Sierra Sands Unified School District on Monday unveiled a district-wide “Homework Lottery” that will randomly select a subset of submitted assignments for anonymous grading and apply those grades to on a random basis, controlled by ChatGPT. The pilot, to begin at the beginning of the next school year at Burroughs High and the Vieweg STEM Academy, will use a randomized algorithm to choose 20 percent of Canvas submissions for detailed evaluation.
District leaders say the program is intended to address grading bias and reduce teacher
workload.
“This is not about chance replacing rigor,” Principal April Fuuls said in a prepared statement, insisting the lottery is “a statistics-based initiative that preserves high standards while mitigating subjective bias in grading.” Fuuls said the school board approved the pilot after reviewing studies suggesting randomized assessments can reduce grading burnout, and can sometimes raise class averages significantly.
Student reaction split between bewilderment and strategic calculation. “I’ve already weighed my chances — you either get graded and look amazing on your applications, or you don’t and hope the class average carries you,” said Christian Gilbert, a senior, who believes the program has a “good chance” of being an amenable solution for his senioritis.

Dataset entries

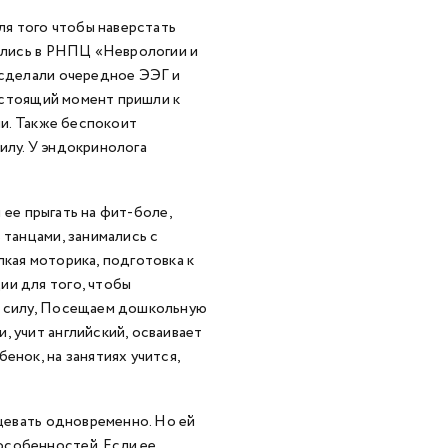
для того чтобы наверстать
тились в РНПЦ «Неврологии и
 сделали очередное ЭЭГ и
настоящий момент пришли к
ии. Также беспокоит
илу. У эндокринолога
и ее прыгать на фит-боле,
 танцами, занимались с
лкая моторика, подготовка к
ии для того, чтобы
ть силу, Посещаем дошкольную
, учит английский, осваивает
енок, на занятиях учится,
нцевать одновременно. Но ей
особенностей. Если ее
* * *
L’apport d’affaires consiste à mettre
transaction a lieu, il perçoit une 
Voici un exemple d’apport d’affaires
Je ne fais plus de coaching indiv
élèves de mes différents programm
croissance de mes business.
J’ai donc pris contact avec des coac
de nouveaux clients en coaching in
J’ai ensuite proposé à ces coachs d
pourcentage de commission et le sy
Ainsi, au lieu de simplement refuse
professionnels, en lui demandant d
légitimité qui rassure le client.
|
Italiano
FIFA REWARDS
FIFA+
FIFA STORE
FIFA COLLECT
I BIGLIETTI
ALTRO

→ **Explore the material**
• 1. According to the homework lottery article, at which two schools will the pilot take place?
• 2. Extend the homework lottery article, picking up after its final sentence.

→ **Per-task answers**
• 1. Burroughs High and the Vieweg STEM Academy.

• 2.
Teachers expressed both relief and unease about the change. “Grading is a big time sink; if this reduces our admin load, it could free time for instruction,” said Shirley Eukid, a veteran government teacher, while acknowledging “it feels odd to let chance determine whose work influences a grade.” Eukid said teachers will calibrate rubrics scrupulously and definitely not use their extra free time to get Dutch Bros together.
The new policy is part of a wave of experimental grading policies that has swept U.S. school districts. Drawing off the success of Los Angeles Unified’s “Traffic-Adjusted GPA” (awarding more lenient scores on days where the smog is too thick to see out the window) and Seattle Public Schools’ “Rain-Indexed Attendance Credit” (awarding extra points to those who still make it out of bed on soggy mornings), SSUSD administrators are hopeful the policy will raise Burroughs’ competitive reputation in the 2027-2028 school year.